Not to get to heady but I think we all are just looking for our personal voice and it’s easy to have other voices become louder than our own. Its best to listen to your own voice, and If that means an album full of different genres than so be it. Over time it will become cohesive and maybe even become your own genre.
That’s good advice man I think I’m overthinking it for sure… being in the world of sound design for so long has made me sort of a genre Chamaeleon. I’m definitely not trying to put marketing before the work I frankly don’t care what the music will get labeled as, I think what I’m ultimately saying is that I’m having a really hard time finding MY ‘voice’. All of us artists are a culmination of our influences and experiences and our art comes through our own personal filter or lens and I’ve majorly lost touch with where my influences stop and my personal filter begins
I wonder about this myself, a lot. I think the only solution is to make more tracks. Make LOADs of tracks. And by this I mean loads of half-way done sketches. if any of them take you to “finished” that’s a bonus. The core is to keep sketching, always and forever. Eventually you’ll
a) find out what you really like
b) have loads of material to build on and/or edit into “releases” later
Fuck, man that’s a major bad habit of mine. For a long time my habit is that I sit and write and come up with cool shit, I enjoy it I tweak it a bit and jam for a while then shut everything down and it’s gone forever…Soo many good ideas I’ve lost over the years to this practice, when I make something I really like I usually take a short video I’ve done that for years too so sometimes I’ll go back through my photo library and listen to some of the stuff from even years back and I’m like holy shit that’s a banger that’s exactly what I’m trying to write now but it’s gone. So yea I can’t think of a practice less conducive to finishing music so I’m going to end that shit starting today!

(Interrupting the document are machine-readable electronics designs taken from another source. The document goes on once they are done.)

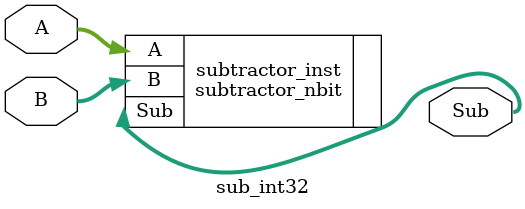
<source format=v>

module sub_int32 #(
    parameter WIDTH = 32
)(
    input [WIDTH-1:0] A,
    input [WIDTH-1:0] B,
    output [WIDTH-1:0] Sub
);
    subtractor_nbit #(
        .WIDTH(WIDTH)
    ) subtractor_inst (
        .A(A),
        .B(B),
        .Sub(Sub)
    );
endmodule

</source>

I do that a little bit, but usually just when someone’s music has an element that reminds me of something that I either really enjoy, or have great nostalgia for. If someone makes a track that reminds me of an old game that I spent many hours enjoying when I was younger, then I usually like to mention that it reminds me a bit of XXXX. That always means something good to me. Not really a classification of one’s music, just that one’s music takes me to a similar place. (if it takes me somewhere I don’t like, I typically don’t say anything )
we’re all guilty of it. and yes it’s not necessarily a negative.
i guess a positive luxury of this dirty internet vestibule is we all share these experiences and wider appreciation of what is a new, fresh approach/combination of what’s come before.